**Task prompt:** In the response, the entries must appear exactly as supplied.
---------- Material provided
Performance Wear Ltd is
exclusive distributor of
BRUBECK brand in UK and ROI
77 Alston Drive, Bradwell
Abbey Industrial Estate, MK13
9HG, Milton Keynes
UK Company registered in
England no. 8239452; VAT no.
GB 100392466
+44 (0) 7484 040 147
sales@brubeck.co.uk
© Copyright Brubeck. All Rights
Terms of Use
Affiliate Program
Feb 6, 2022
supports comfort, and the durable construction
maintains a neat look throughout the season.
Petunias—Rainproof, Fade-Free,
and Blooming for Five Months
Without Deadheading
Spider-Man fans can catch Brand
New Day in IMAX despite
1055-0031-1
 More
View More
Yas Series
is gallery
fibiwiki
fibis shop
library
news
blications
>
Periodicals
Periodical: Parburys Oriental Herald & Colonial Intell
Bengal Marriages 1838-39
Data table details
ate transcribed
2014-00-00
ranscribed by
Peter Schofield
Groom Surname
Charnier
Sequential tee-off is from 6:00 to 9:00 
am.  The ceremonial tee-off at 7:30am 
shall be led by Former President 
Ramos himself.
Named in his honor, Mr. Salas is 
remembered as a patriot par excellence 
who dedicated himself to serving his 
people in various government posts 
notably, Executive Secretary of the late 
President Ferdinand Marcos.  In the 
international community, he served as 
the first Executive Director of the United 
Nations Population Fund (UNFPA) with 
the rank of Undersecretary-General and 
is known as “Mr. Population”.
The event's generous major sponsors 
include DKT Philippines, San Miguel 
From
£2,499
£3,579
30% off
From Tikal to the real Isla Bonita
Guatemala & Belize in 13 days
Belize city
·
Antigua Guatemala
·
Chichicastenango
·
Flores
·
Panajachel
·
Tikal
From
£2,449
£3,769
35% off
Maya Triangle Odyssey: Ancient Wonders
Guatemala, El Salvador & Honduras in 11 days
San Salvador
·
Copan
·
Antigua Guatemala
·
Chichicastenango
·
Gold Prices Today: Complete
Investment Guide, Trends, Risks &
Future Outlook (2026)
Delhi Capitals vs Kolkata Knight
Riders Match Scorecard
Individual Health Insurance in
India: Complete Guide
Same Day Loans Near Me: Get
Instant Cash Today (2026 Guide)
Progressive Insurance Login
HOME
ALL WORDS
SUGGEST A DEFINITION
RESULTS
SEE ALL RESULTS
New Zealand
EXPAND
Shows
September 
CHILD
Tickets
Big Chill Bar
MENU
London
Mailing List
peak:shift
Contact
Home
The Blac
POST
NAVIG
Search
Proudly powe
--------------------
**Solution to the problem:**
Performance Wear Ltd is
exclusive distributor of
BRUBECK brand in UK and ROI
77 Alston Drive, Bradwell
Abbey Industrial Estate, MK13
9HG, Milton Keynes
UK Company registered in
England no. 8239452; VAT no.
GB 100392466
+44 (0) 7484 040 147
sales@brubeck.co.uk
© Copyright Brubeck. All Rights
Terms of Use
Affiliate Program
Feb 6, 2022
supports comfort, and the durable construction
maintains a neat look throughout the season.
Petunias—Rainproof, Fade-Free,
and Blooming for Five Months
Without Deadheading
Spider-Man fans can catch Brand
New Day in IMAX despite
1055-0031-1
 More
View More
Yas Series
is gallery
fibiwiki
fibis shop
library
news
blications
>
Periodicals
Periodical: Parburys Oriental Herald & Colonial Intell
Bengal Marriages 1838-39
Data table details
ate transcribed
2014-00-00
ranscribed by
Peter Schofield
Groom Surname
Charnier
Sequential tee-off is from 6:00 to 9:00 
am.  The ceremonial tee-off at 7:30am 
shall be led by Former President 
Ramos himself.
Named in his honor, Mr. Salas is 
remembered as a patriot par excellence 
who dedicated himself to serving his 
people in various government posts 
notably, Executive Secretary of the late 
President Ferdinand Marcos.  In the 
international community, he served as 
the first Executive Director of the United 
Nations Population Fund (UNFPA) with 
the rank of Undersecretary-General and 
is known as “Mr. Population”.
The event's generous major sponsors 
include DKT Philippines, San Miguel 
From
£2,499
£3,579
30% off
From Tikal to the real Isla Bonita
Guatemala & Belize in 13 days
Belize city
·
Antigua Guatemala
·
Chichicastenango
·
Flores
·
Panajachel
·
Tikal
From
£2,449
£3,769
35% off
Maya Triangle Odyssey: Ancient Wonders
Guatemala, El Salvador & Honduras in 11 days
San Salvador
·
Copan
·
Antigua Guatemala
·
Chichicastenango
·
Gold Prices Today: Complete
Investment Guide, Trends, Risks &
Future Outlook (2026)
Delhi Capitals vs Kolkata Knight
Riders Match Scorecard
Individual Health Insurance in
India: Complete Guide
Same Day Loans Near Me: Get
Instant Cash Today (2026 Guide)
Progressive Insurance Login
HOME
ALL WORDS
SUGGEST A DEFINITION
RESULTS
SEE ALL RESULTS
New Zealand
EXPAND
Shows
September 
CHILD
Tickets
Big Chill Bar
MENU
London
Mailing List
peak:shift
Contact
Home
The Blac
POST
NAVIG
Search
Proudly powe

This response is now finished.